# READING PASSAGE
_ _ _

Comparison and Evaluation of Fracture Toughness of Milled, 3D-Printed, and Conventional Polymethyl Methacrylate: An In Vitro Study

Prashanti Adsare; Amit Patil; Pooja Raj; Shivakumar Puranik; Rajesh Menga; Koineni Rajendra

doi:10.4103/jpbs.jpbs_819_23

Comparison and Evaluation of Fracture Toughness of Milled, 3D-Printed, and Conventional Polymethyl Methacrylate: An In Vitro Study

J Pharm Bioallied Sci. 2024 Feb;16(Suppl 1):S484-S487. doi: 10.4103/jpbs.jpbs_819_23. Epub 2024 Feb 1.

Authors

Prashanti Adsare¹, Amit Patil¹, Pooja Raj¹, Shivakumar Puranik¹, Rajesh Menga¹, Koineni Rajendra¹

Affiliation

¹ Department of Prosthodontics and Implantology, H.K.E.S' S. Nijalingappa's Institute of Dental Sciences and Research, Kalaburagi, Karnataka, India.

_ _ _

# DATA UNDER STUDY
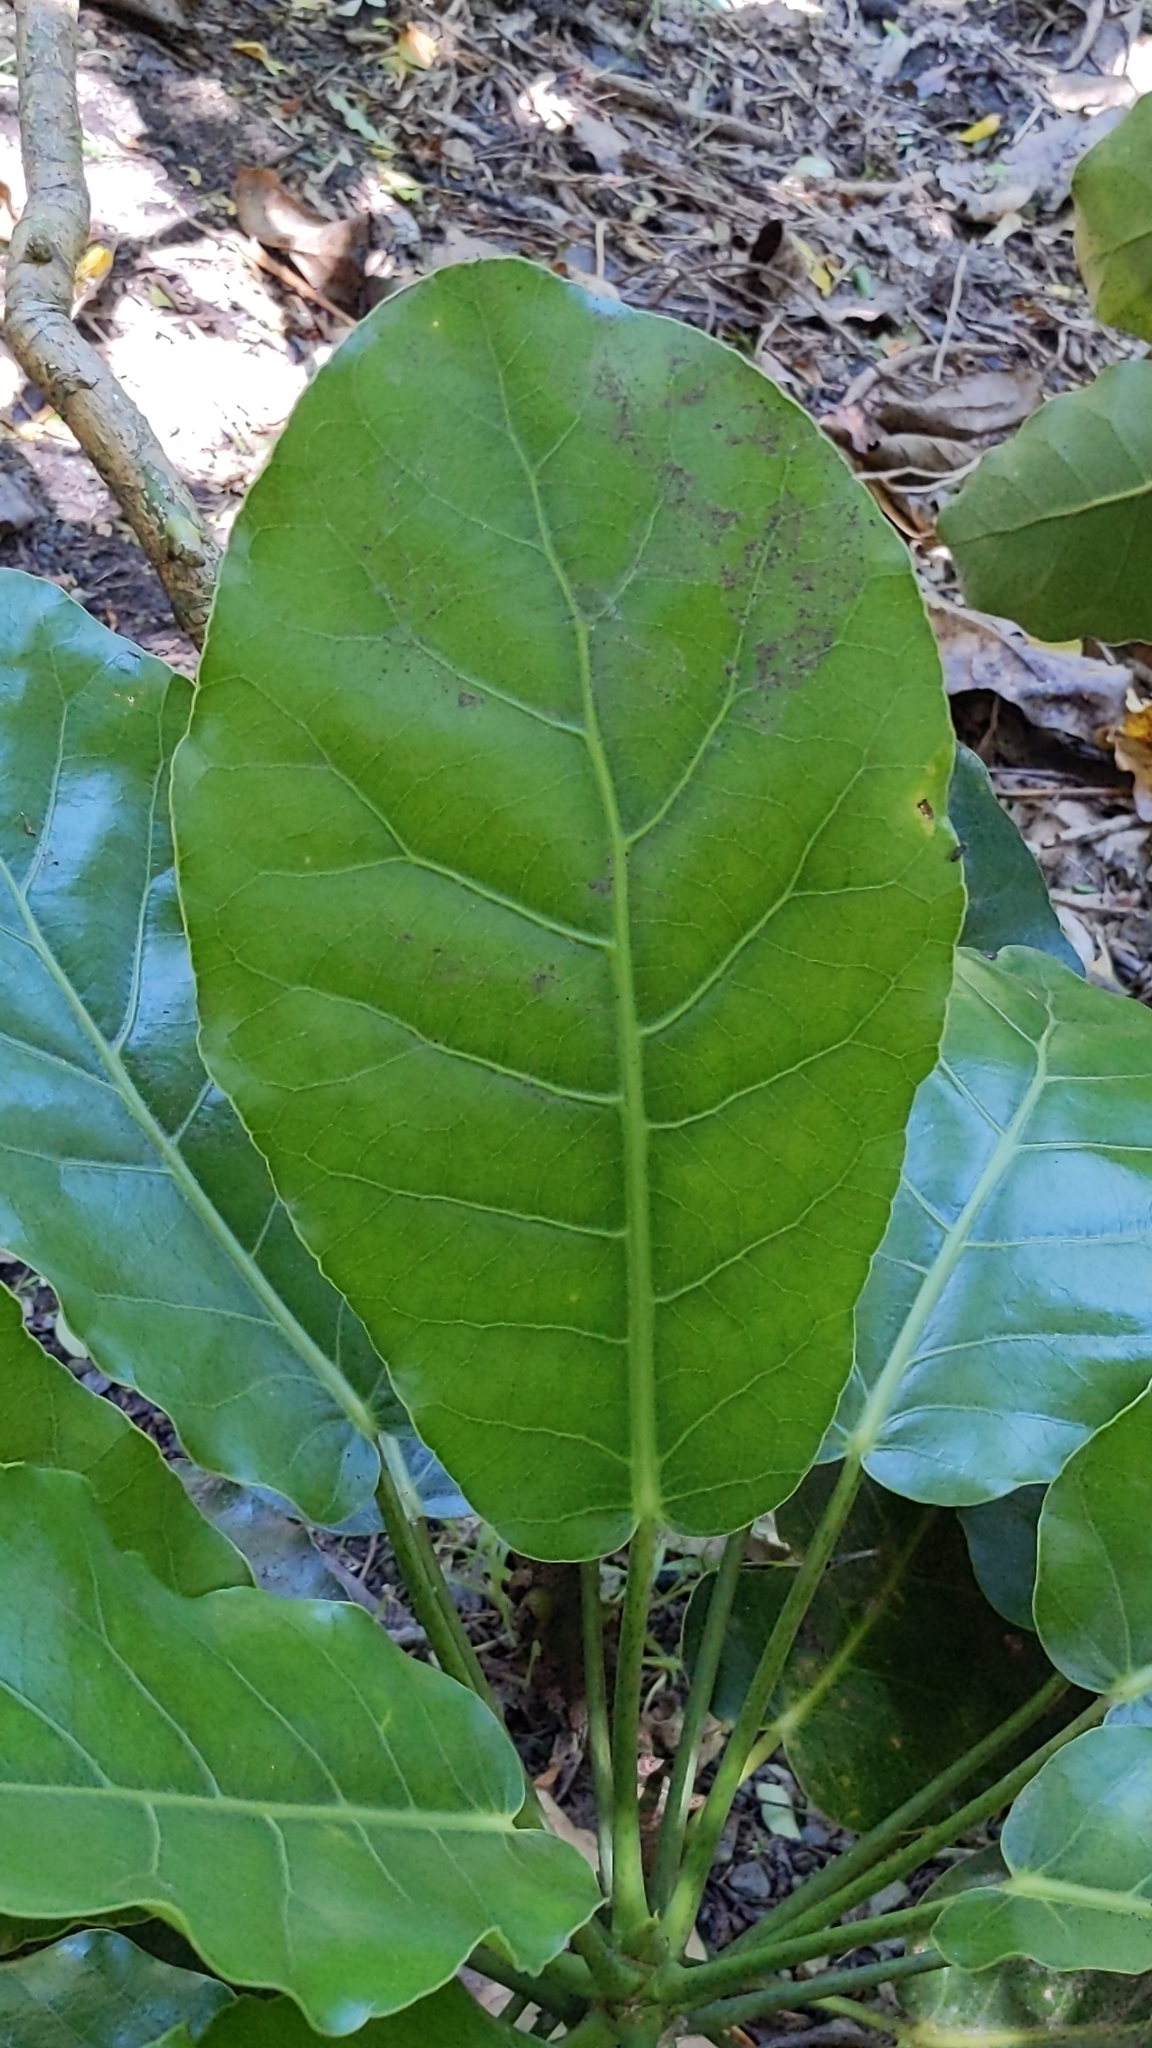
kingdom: Plantae
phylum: Tracheophyta
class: Magnoliopsida
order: Apiales
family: Araliaceae
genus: Meryta
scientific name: Meryta sinclairii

_ _ _

# EXERCISE TASKS
1. List every author named on the PMMA fracture toughness page.
2. What affiliation does the PMMA fracture toughness page give for its authors?
3. Write the next part of the PMMA fracture toughness page, picking up after its final line.

# ANSWERS FOR THE TASKS
1.
Prashanti Adsare
Amit Patil
Pooja Raj
Shivakumar Puranik
Rajesh Menga
Koineni Rajendra

2. Department of Prosthodontics and Implantology, H.K.E.S' S. Nijalingappa's Institute of Dental Sciences and Research, Kalaburagi, Karnataka, India.

3.
Abstract

Introduction: Dentures aim to replicate natural dentition's esthetics and functions as much as possible. With computer-aided design/computer-aided manufacturing (CAD/CAM) technology, dentistry had a new renaissance with workflow and materials.

Aim: The aim is to compare the fracture toughness of the milled, 3D-printed, and conventional polymethyl methacrylate (PMMA) to those processed conventionally.

Materials and methods: 10 CAD MILLED PMMA BLOCKS, 10 3D PRINTED PMMA BLOCKS, and 10 CONVENTIONAL (HEAT CURE) PMMA BLOCKS.

Results: A significant difference was seen in the mean flexural module when compared among three study groups as P < 0.05. It was found to be maximum in CAD/CAM PMMA, followed by conventional heat cure and 3D-printed PMMA.

Conclusion: Formlabs and Dentca (3D-printed) were significantly weaker in fracture toughness compared to Leucitone 199 (conventional) (P < 0.05). Leucitone 199 (conventional) was significantly weaker in fracture toughness compared to Avadent (CAD CAM) (P < 0.05).

Keywords: 3D printed; conventional PMMA; fracture toughness; milled.